■ Tasks and exercises
1. In the book extract on learning communities, rewrite the section starting at "I guess one" and ending at "story about it.", replacing "journalistic endeavour" with "collective endeavour".
2. Answer these questions from the book extract on learning communities.
(a) After completing the first draft, what process is the author now starting?
(b) What does the extract compare meaning to, in contrast with a gold ingot?
(c) According to the extract, what are first novels often about?

■ Supplied passage
━━━━━━

In this final extract from my new book on ‘music in learning’, i’m looking at learning communities and exploring how we come together to learn. I have completed the first draft of the book this week and now starting the (for me, harder) process of editing it and refining the messaging…
I’m very interested in learning communities: they serve various purposes, primarily challenge and support, but they are not static. Just as the lineup of a band changes over time, reflecting it’s current priorities and style, so learning communities evolve. And just as the Beatles broke apart in a blaze of creative tension, so too do learning communities. These things are not permanent: nothing lasts forever!
I guess one can view a band as a journalistic endeavour, one that looks to make sense of the world around it. Let’s just think about that process, about how we experience the world, shape our thoughts and then tell a story about it.
We come together in social learning spaces for a variety of reasons, but we see patterns of behaviour. We bring knowledge, facts, figures, we bring experience and we bring desire. Within the boiling pot of these spaces, we try to create meaning. This is an iterative process where meaning is emergent. Meaning is not like a gold ingot, hidden and waiting to be discovered, but rather it is like a song, crafted through effort, created from nothing, informed by the inputs, but more than the sum of the parts. There may be a sociopolitical background the John Lennon writing Imagine, but the song itself is more than this. It was not inevitable that the song would be created, but it couldn’t have been created without that background.
Musicians put themselves into their music, it’s part of who they are and deeply personal. We see this in writing too: first novels are often about the personal experiences of the author, indeed, i start this book with a personal story (because i know that we connect with stories: i cynically assume that you will connect with me more closely through a story than you would if i started it with a series of ‘learning objectives’. I am trying to pique your curiosity to learn how the story turns out).

━━━━━━

■ Entries provided
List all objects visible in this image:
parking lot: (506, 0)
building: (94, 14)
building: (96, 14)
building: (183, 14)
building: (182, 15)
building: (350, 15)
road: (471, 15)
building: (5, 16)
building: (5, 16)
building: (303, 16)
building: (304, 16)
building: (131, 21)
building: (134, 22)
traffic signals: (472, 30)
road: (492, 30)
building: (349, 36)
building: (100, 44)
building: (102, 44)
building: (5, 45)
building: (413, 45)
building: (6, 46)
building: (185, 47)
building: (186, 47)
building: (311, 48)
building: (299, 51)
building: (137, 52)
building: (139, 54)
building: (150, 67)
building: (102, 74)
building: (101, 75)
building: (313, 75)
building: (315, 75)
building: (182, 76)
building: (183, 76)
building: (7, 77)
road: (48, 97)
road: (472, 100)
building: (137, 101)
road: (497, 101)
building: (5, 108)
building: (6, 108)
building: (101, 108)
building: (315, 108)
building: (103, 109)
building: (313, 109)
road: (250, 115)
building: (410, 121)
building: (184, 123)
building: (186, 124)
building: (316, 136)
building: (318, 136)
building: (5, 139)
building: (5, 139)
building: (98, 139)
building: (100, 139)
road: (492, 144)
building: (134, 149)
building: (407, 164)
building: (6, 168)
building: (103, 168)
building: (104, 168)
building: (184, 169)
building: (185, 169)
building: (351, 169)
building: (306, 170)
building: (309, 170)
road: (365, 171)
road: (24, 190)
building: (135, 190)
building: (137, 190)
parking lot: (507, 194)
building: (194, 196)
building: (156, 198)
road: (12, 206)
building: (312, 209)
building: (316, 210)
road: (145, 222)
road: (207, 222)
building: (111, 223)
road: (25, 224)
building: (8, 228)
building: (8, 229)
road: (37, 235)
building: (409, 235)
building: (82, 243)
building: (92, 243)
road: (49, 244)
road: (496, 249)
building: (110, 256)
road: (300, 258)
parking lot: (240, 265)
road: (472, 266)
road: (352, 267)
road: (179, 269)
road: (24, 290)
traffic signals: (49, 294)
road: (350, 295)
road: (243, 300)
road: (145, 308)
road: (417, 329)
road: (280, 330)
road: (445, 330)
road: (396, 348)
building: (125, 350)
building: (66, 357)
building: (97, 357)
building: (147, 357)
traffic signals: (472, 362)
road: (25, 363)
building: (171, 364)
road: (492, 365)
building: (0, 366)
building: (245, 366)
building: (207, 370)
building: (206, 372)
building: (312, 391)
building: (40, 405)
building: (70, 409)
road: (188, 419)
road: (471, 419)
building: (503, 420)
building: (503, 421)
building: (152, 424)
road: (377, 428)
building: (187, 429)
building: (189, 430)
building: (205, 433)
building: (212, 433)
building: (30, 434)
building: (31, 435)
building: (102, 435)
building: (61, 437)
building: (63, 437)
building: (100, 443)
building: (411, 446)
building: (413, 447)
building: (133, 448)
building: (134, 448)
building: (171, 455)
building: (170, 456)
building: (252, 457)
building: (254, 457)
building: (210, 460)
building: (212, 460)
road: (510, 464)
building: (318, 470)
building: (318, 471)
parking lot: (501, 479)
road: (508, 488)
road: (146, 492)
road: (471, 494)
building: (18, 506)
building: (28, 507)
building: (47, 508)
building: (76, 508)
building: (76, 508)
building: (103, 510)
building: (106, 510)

━━━━━━

■ Solutions below
1.
I guess one can view a band as a collective endeavour, one that looks to make sense of the world around it. Let’s just think about that process, about how we experience the world, shape our thoughts and then tell a story about it.

2.
(a) Editing the book and refining the messaging.
(b) A song.
(c) The personal experiences of the author.